Reputation: 33
I've a requirement where I need to merge multiple CSV files into a single csv file. I tried Googling and got some info on CSVWriter or SuperCSV but I couldn't make out.
All the CSV files will contain the same columns / headers.
For better understanding:
I'm fetching 10,000 records from Database and I'm creating 10 csv files. (MyCSV_1-1000.csv
, MyCSV_1001-2000.csv
, MyCSV_2001-3000
and so on.)
Each csv file containing 1,000 records. Now I need to merge all these csv files in to the first CSV so that MyCSV_1-1000.csv
will contain all the records i.e. 1-10,000 (whereas before merging it contains only 1-1,000 records only).
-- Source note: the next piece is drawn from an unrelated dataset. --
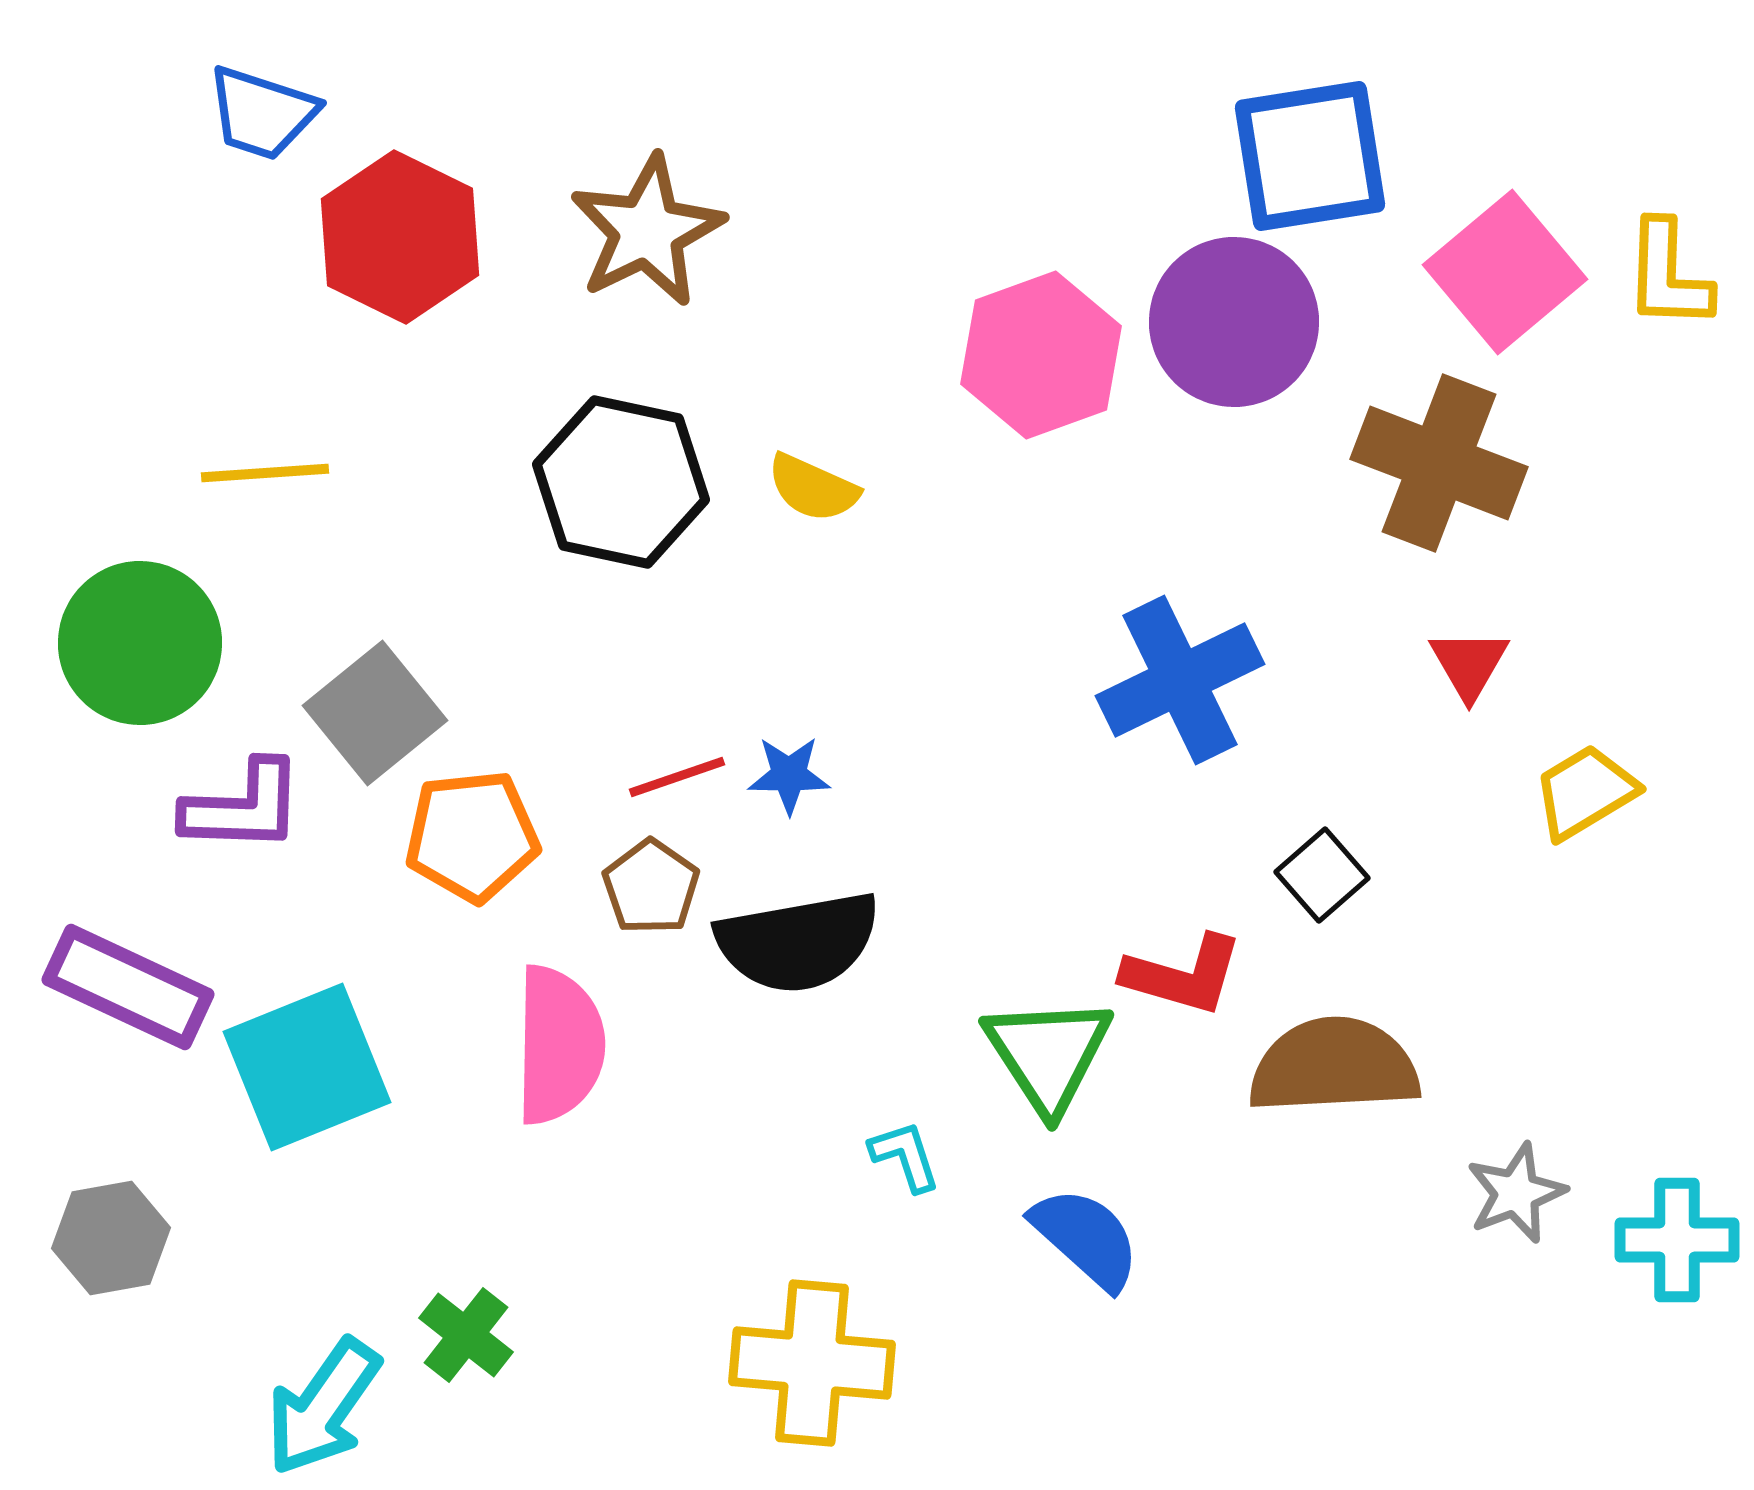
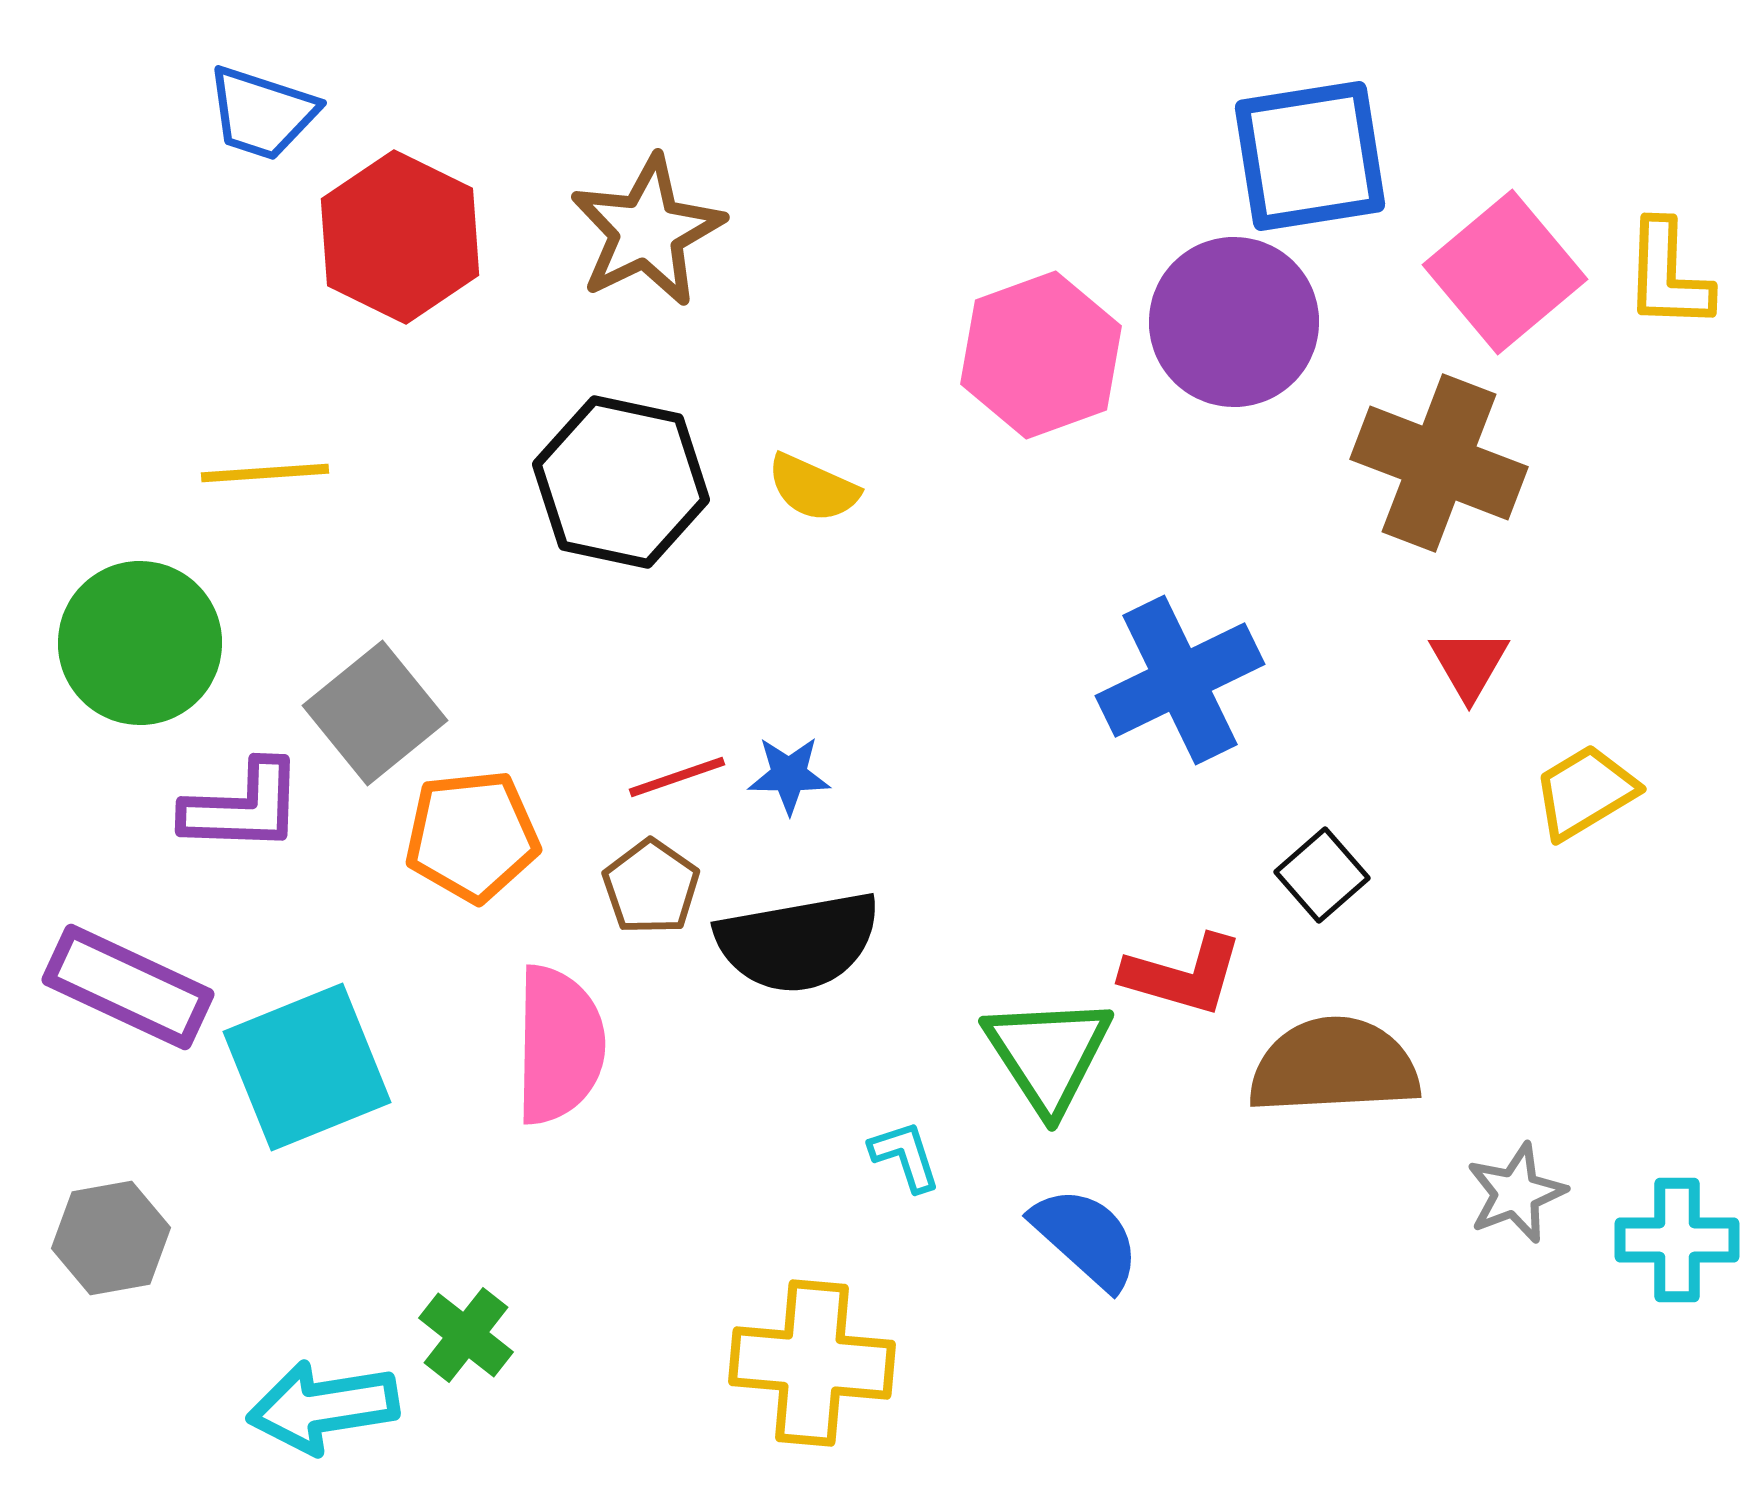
cyan arrow: rotated 46 degrees clockwise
Can someone help me on this.
I would like to do this in Java or any other Java supporting utility / framework.
Upvotes: 3
Views: 5715
Reputation: 13582
Programming languages can be leveraged depending on the goal/problem one has at hand.
Assuming that you need to clean the datasets before the merge, Python
has really good libraries, and I would suggest you to use pandas.
If the datasets have the same structure, create a for loop to do things like:
• Removing unnecessary rows
df.drop(df.index[[0,1,2]]) #Removing the first 3 rows
• Transpose the dataframe
transpose_dataframe = df.transpose()
• And more.
Once the cleaning process is complete, for the merge, one can also use Python. In my case, Maverick's answer generated some funny characters and didn't merge properly, so I have used the following:
import os
import csv, glob
Dir = r"C:\Users\name\Desktop\DataDirectory"
Avg_Dir = r"C:\Users\name\Desktop\Output"
csv_file_list = glob.glob(os.path.join(Dir, '*.csv'))
print (csv_file_list)
with open(os.path.join(Avg_Dir, 'Output.csv'), 'w', newline='') as f:
wf = csv.writer(f, lineterminator='\n')
for files in csv_file_list:
with open(files, 'r') as r:
next(r) # SKIP HEADERS
rr = csv.reader(r)
for row in rr:
wf.writerow(row)
Upvotes: 0
Reputation: 1434
Merging records from multiple csv files into one is simple. If multiple csv files are on the same directory, you can execute the below command from the cmd.
D:\Files>copy *.csv Merged.csv
This will create a Merged.csv file into the same directory, and will have records from all the csv's.
Upvotes: 4